重度脳障害ある娘の記録 河田さん津で写真展

【作品を紹介する河田さん=津市美里町のギャラリー0369で】

【津】作家で写真家の河田真智子さん(68)=東京都目黒区=が重度の脳障害がある娘、夏帆さん(34)を撮影した写真展が、三重県津市美里町のギャラリー0369で開かれている。
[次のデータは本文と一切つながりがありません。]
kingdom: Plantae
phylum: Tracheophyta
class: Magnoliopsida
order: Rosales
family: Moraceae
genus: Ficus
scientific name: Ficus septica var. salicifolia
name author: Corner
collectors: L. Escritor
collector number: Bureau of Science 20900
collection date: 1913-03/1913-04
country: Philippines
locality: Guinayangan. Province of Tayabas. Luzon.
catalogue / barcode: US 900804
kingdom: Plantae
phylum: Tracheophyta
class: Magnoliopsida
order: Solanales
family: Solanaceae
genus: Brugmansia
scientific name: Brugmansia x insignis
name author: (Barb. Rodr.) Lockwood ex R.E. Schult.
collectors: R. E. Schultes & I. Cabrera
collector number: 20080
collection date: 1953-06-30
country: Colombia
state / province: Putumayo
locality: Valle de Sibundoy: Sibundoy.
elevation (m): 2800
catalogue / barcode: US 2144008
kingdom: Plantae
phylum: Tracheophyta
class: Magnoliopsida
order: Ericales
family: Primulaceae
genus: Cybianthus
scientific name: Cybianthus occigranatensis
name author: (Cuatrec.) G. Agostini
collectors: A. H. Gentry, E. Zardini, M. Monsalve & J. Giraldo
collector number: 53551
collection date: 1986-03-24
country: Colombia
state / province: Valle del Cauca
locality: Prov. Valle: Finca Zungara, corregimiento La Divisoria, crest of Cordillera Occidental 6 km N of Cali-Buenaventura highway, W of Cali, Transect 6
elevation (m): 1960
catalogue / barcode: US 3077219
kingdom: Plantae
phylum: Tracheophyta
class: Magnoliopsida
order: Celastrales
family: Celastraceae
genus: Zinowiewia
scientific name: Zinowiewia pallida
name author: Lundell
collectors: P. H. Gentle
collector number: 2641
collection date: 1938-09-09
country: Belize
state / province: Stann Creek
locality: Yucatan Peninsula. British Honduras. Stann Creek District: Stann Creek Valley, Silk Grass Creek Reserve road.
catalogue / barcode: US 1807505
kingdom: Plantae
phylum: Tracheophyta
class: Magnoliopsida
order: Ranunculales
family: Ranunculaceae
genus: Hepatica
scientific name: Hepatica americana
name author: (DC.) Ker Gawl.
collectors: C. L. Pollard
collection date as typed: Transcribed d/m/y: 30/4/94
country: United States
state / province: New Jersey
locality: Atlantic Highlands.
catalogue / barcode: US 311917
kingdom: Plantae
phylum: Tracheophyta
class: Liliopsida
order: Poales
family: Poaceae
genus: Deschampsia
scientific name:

生後間もなくから今日まで多くの医療者らに支えられ生きる夏帆さんを捉えた29点を展示している。28日まで。24、25日は休み。午後1時―同6時。

河田さんは島の魅力を紹介する作家業と並行して自宅で介護する夏帆さんを撮影し続け、平成16年に東京で写真展を開催。津市の写真家、松原豊さん(54)が同展を訪れたのを機に互いの作品を通じて交流を深め、松原さんが主宰する同ギャラリーでの個展が実現した。

個展のタイトルは「医療への信頼」。仮死状態で生まれ保育器に入る姿や胃ろうチューブの交換で痛みに顔をゆがめる場面、くつろいだ表情でヘルパーに抱かれる様子など常に医療と共にある夏帆さんの日常を捉えている。

松原さんは「お母さんがほぼ動けない娘さんと並走しているところを見てもらいたい」と話す。河田さんは「医療のおかげで命をつないできた子がいる。それぞれの見えるものを感じてもらえたら」と話した。